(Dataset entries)

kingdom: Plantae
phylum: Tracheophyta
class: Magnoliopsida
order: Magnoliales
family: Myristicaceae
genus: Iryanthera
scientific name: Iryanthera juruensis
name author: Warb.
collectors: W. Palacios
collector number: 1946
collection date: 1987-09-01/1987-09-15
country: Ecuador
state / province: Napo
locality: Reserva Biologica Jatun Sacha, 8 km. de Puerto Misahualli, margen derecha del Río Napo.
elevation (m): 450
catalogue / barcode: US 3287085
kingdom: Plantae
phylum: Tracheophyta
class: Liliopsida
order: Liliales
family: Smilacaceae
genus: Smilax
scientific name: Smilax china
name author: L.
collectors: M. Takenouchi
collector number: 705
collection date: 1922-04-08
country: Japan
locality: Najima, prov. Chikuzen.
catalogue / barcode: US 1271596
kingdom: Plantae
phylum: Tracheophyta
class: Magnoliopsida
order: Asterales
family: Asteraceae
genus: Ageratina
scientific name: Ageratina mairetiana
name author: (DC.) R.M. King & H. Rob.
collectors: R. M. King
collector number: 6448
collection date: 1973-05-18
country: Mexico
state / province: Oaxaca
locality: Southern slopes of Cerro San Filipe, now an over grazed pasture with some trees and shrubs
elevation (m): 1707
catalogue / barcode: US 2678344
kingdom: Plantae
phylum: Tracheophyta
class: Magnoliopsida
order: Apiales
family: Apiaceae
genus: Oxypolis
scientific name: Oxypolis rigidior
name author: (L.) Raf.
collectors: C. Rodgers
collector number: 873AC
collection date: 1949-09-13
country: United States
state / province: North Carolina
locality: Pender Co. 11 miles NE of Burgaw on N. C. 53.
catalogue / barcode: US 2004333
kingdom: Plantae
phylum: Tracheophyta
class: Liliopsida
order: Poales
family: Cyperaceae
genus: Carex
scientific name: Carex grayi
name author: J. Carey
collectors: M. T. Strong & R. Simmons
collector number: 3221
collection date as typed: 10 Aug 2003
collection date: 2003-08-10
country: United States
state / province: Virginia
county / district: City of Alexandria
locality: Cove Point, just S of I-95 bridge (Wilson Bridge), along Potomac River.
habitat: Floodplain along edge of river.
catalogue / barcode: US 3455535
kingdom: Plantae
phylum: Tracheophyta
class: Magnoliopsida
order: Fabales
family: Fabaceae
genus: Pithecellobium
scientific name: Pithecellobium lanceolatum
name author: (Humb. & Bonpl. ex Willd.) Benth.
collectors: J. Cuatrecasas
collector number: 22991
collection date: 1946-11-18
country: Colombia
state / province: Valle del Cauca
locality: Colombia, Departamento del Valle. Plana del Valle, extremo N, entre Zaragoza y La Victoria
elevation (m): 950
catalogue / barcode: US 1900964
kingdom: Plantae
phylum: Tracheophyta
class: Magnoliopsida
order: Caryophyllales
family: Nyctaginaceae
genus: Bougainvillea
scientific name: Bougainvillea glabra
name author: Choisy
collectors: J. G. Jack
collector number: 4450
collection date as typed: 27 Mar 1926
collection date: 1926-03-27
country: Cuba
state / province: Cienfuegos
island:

- Problem to work on -
Copy all of the lines above character for character.

- Response below -
kingdom: Plantae
phylum: Tracheophyta
class: Magnoliopsida
order: Magnoliales
family: Myristicaceae
genus: Iryanthera
scientific name: Iryanthera juruensis
name author: Warb.
collectors: W. Palacios
collector number: 1946
collection date: 1987-09-01/1987-09-15
country: Ecuador
state / province: Napo
locality: Reserva Biologica Jatun Sacha, 8 km. de Puerto Misahualli, margen derecha del Río Napo.
elevation (m): 450
catalogue / barcode: US 3287085
kingdom: Plantae
phylum: Tracheophyta
class: Liliopsida
order: Liliales
family: Smilacaceae
genus: Smilax
scientific name: Smilax china
name author: L.
collectors: M. Takenouchi
collector number: 705
collection date: 1922-04-08
country: Japan
locality: Najima, prov. Chikuzen.
catalogue / barcode: US 1271596
kingdom: Plantae
phylum: Tracheophyta
class: Magnoliopsida
order: Asterales
family: Asteraceae
genus: Ageratina
scientific name: Ageratina mairetiana
name author: (DC.) R.M. King & H. Rob.
collectors: R. M. King
collector number: 6448
collection date: 1973-05-18
country: Mexico
state / province: Oaxaca
locality: Southern slopes of Cerro San Filipe, now an over grazed pasture with some trees and shrubs
elevation (m): 1707
catalogue / barcode: US 2678344
kingdom: Plantae
phylum: Tracheophyta
class: Magnoliopsida
order: Apiales
family: Apiaceae
genus: Oxypolis
scientific name: Oxypolis rigidior
name author: (L.) Raf.
collectors: C. Rodgers
collector number: 873AC
collection date: 1949-09-13
country: United States
state / province: North Carolina
locality: Pender Co. 11 miles NE of Burgaw on N. C. 53.
catalogue / barcode: US 2004333
kingdom: Plantae
phylum: Tracheophyta
class: Liliopsida
order: Poales
family: Cyperaceae
genus: Carex
scientific name: Carex grayi
name author: J. Carey
collectors: M. T. Strong & R. Simmons
collector number: 3221
collection date as typed: 10 Aug 2003
collection date: 2003-08-10
country: United States
state / province: Virginia
county / district: City of Alexandria
locality: Cove Point, just S of I-95 bridge (Wilson Bridge), along Potomac River.
habitat: Floodplain along edge of river.
catalogue / barcode: US 3455535
kingdom: Plantae
phylum: Tracheophyta
class: Magnoliopsida
order: Fabales
family: Fabaceae
genus: Pithecellobium
scientific name: Pithecellobium lanceolatum
name author: (Humb. & Bonpl. ex Willd.) Benth.
collectors: J. Cuatrecasas
collector number: 22991
collection date: 1946-11-18
country: Colombia
state / province: Valle del Cauca
locality: Colombia, Departamento del Valle. Plana del Valle, extremo N, entre Zaragoza y La Victoria
elevation (m): 950
catalogue / barcode: US 1900964
kingdom: Plantae
phylum: Tracheophyta
class: Magnoliopsida
order: Caryophyllales
family: Nyctaginaceae
genus: Bougainvillea
scientific name: Bougainvillea glabra
name author: Choisy
collectors: J. G. Jack
collector number: 4450
collection date as typed: 27 Mar 1926
collection date: 1926-03-27
country: Cuba
state / province: Cienfuegos
island:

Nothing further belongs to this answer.